In the foreground are two of the five separate 21-cm rockets supplied
with the Attack kit. The rocket looks like a regular artillery shell
with no fins; the rocket jet came out 22 orifices at the base angled
to the axis of the rocket that spun the rocket to give it stability
in flight. With the display set in the summer of 1942 the launcher
is finished in a dark gray color, the tires in Poly-Scale Grimy Black
color. The rockets are painted in a medium olive green. The launcher
has no markings, though the canvas covers used during towing that
I have seen carries a large number.
At left is the nose of Special Hobby‘s
1/72 scale Sd.Kfz.11/4 Nebelkraftwagen 3-ton halftrack, a vehicle
designed for towing the Nebelwerfers.
From this view we see the finely detailed base of the rocket. The
small box on the left side of the tubes holds the aiming device.

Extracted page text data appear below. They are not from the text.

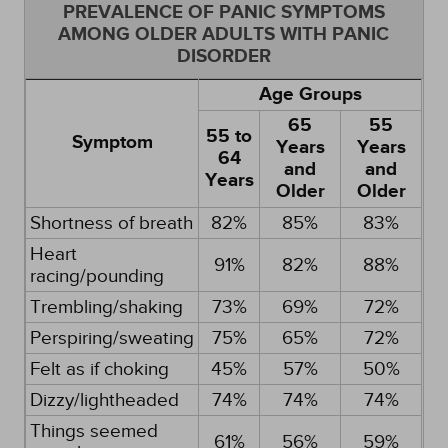
PREVALENCE OF PANIC SYMPTOMS
AMONG OLDER ADULTS WITH PANIC
DISORDER
Age Groups
65
55
55 to
Symptom
Years
Years
64
and
and
Years
Older
Older
Shortness of breath
82%
85%
83%
Heart
91%
82%
88%
racing/pounding
Trembling/shaking
73%
69%
72%
Perspiring/sweating
75%
65%
72%
Felt as if choking
45%
57%
50%
Dizzy/lightheaded
74%
74%
74%
Things seemed
61%
56%
59%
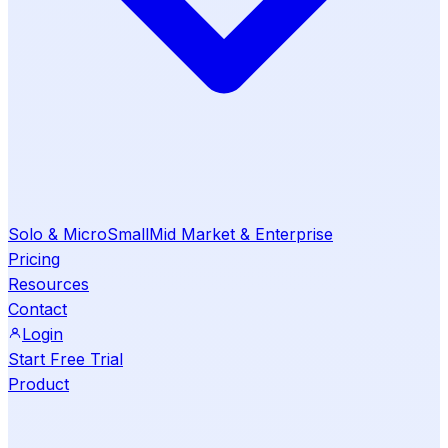
Solo & Micro
Small
Mid Market & Enterprise
Pricing
Resources
Contact
Login
Start Free Trial
Product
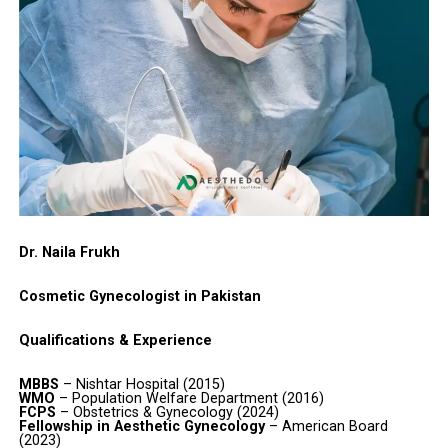
Dr. Naila Frukh
Cosmetic Gynecologist in Pakistan
Qualifications & Experience
MBBS
– Nishtar Hospital (2015)
WMO
– Population Welfare Department (2016)
FCPS
– Obstetrics & Gynecology (2024)
Fellowship in Aesthetic Gynecology
– American Board
(2023)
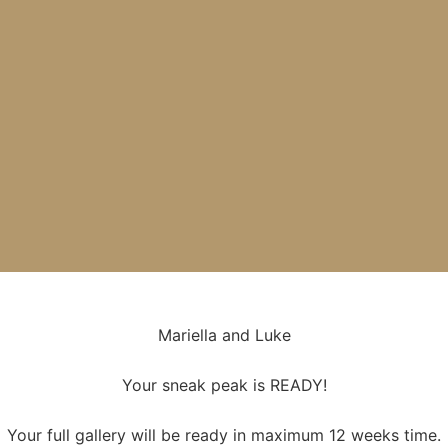
Mariella and Luke
Your sneak peak is READY!
Your full gallery will be ready in maximum 12 weeks time.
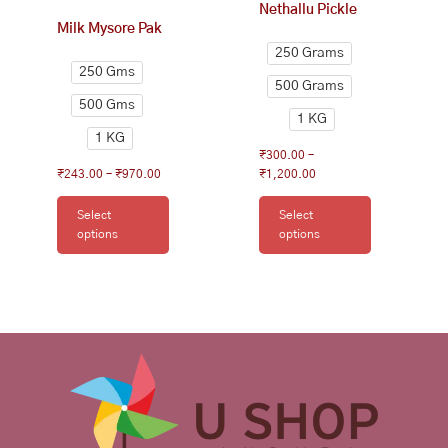
Nethallu Pickle
the
the
Milk Mysore Pak
product
product
250 Grams
page
page
250 Gms
500 Grams
500 Gms
1 KG
1 KG
₹
300.00
–
₹
243.00
–
₹
970.00
₹
1,200.00
Select
Select
options
options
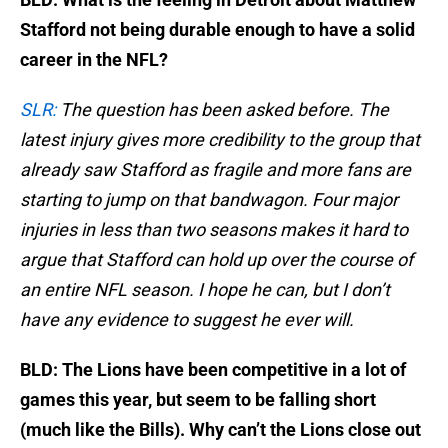
Stafford not being durable enough to have a solid
career in the NFL?
SLR:
The question has been asked before. The
latest injury gives more credibility to the group that
already saw Stafford as fragile and more fans are
starting to jump on that bandwagon. Four major
injuries in less than two seasons makes it hard to
argue that Stafford can hold up over the course of
an entire NFL season. I hope he can, but I don’t
have any evidence to suggest he ever will.
BLD: The Lions have been competitive in a lot of
games this year, but seem to be falling short
(much like the Bills). Why can’t the Lions close out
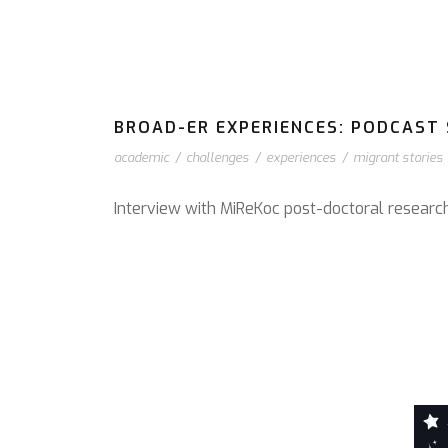
BROAD-ER EXPERIENCES: PODCAST S
academic
/
challenges
/
experiences
/
migrant stories
Interview with MiReKoc post-doctoral resear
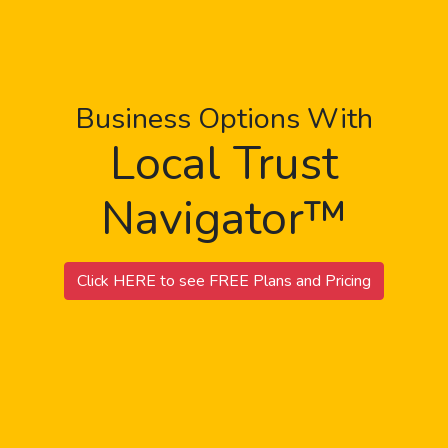
Business Options With
Local Trust
Navigator™
Click HERE to see FREE Plans and Pricing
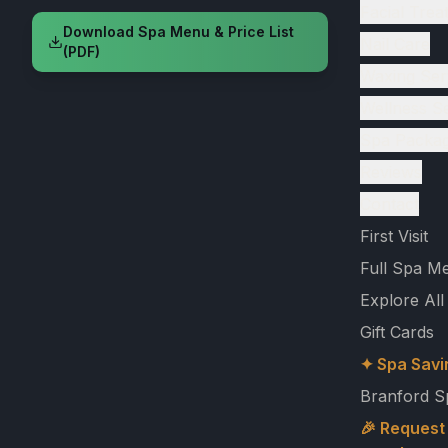
Facial Trea
Download Spa Menu & Price List
Nail Care
(PDF)
Waxing Ser
Wellness S
Spa Packa
Reviews
Contact
First Visit
Full Spa M
Explore All
Gift Cards
✦ Spa Savi
Branford S
🎉 Request 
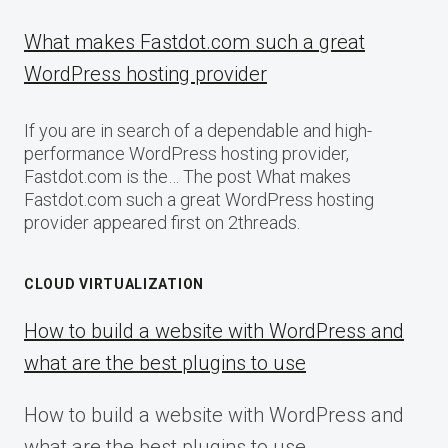
What makes Fastdot.com such a great
WordPress hosting provider
If you are in search of a dependable and high-
performance WordPress hosting provider,
Fastdot.com is the… The post What makes
Fastdot.com such a great WordPress hosting
provider appeared first on 2threads.
CLOUD VIRTUALIZATION
How to build a website with WordPress and
what are the best plugins to use
How to build a website with WordPress and
what are the best plugins to use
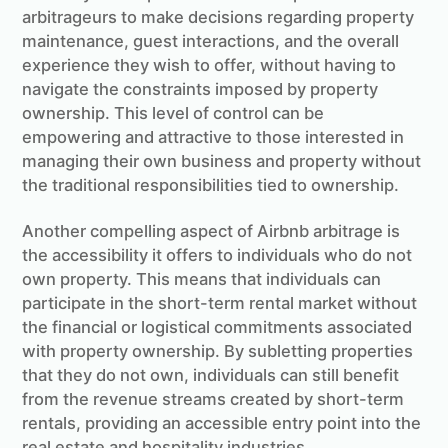
arbitrageurs to make decisions regarding property
maintenance, guest interactions, and the overall
experience they wish to offer, without having to
navigate the constraints imposed by property
ownership. This level of control can be
empowering and attractive to those interested in
managing their own business and property without
the traditional responsibilities tied to ownership.
Another compelling aspect of Airbnb arbitrage is
the accessibility it offers to individuals who do not
own property. This means that individuals can
participate in the short-term rental market without
the financial or logistical commitments associated
with property ownership. By subletting properties
that they do not own, individuals can still benefit
from the revenue streams created by short-term
rentals, providing an accessible entry point into the
real estate and hospitality industries.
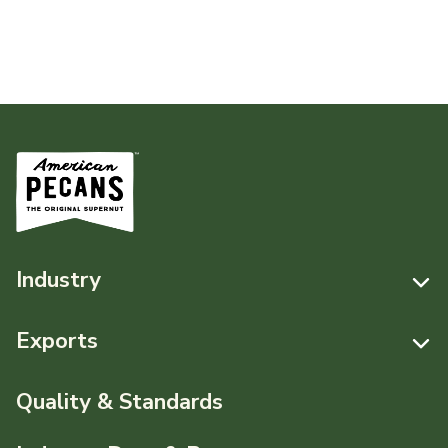
Industry
Resources
Exports
News & Media
Resources
Quality & Standards
Events
Pecans Abroad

This and the photo below are of a 21-cm Nebelwerfer 42 on display
at Aberdeen Proving Ground in Maryland, USA. Notice the five tubes
whereas the 15-cm Nebelwerfer 41 had six tubes. The support baseplate
under the tubes is raised into the travel position. Notice the rails
inside the tubes.
The view of the rear shows the electrical wiring and contacts for
igniting the rockets. At left are the elevation and traverse handwheels.
This is also a good view of the Pak 36 anti tank gun carriage below
the tubes. The metal box for the aiming device is missing.
German Rocket Launchers in WW II, by
Joachim Engerlmann, Schiffer Military History (1990). Inexpensive
softcover book covering German Nebelwerfers, 48 pages.